EXTRACTED ENTRIES:
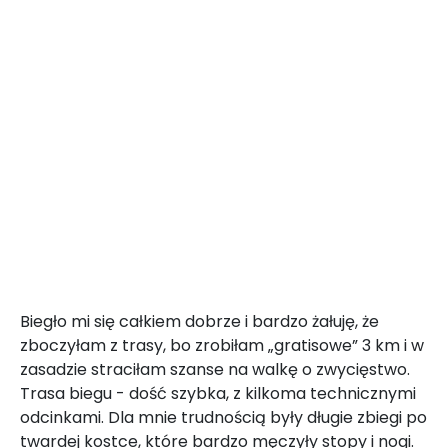
Biegło mi się całkiem dobrze i bardzo żałuję, że
zboczyłam z trasy, bo zrobiłam „gratisowe” 3 km i w
zasadzie straciłam szanse na walkę o zwycięstwo.
Trasa biegu - dość szybka, z kilkoma technicznymi
odcinkami. Dla mnie trudnością były długie zbiegi po
twardej kostce, które bardzo męczyły stopy i nogi.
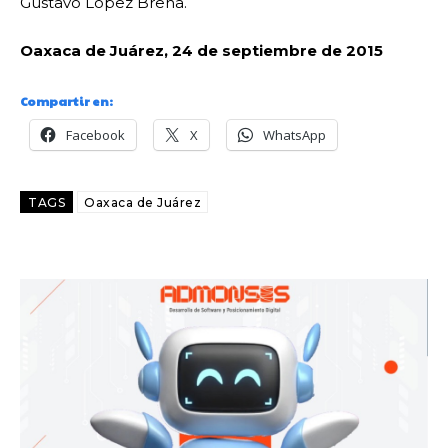
Gustavo López Brena.
Oaxaca de Juárez, 24 de septiembre de 2015
Compartir en:
Facebook
X
WhatsApp
TAGS
Oaxaca de Juárez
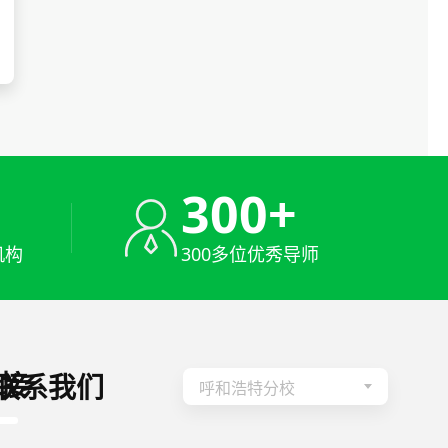
+
300+
机构
300多位优秀导师
接
联系我们
呼和浩特分校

TASK TO COMPLETE:
Pull out every line of the records above that contains the word "Juárez", matching case exactly.

REPLY:
Oaxaca de Juárez, 24 de septiembre de 2015
Oaxaca de Juárez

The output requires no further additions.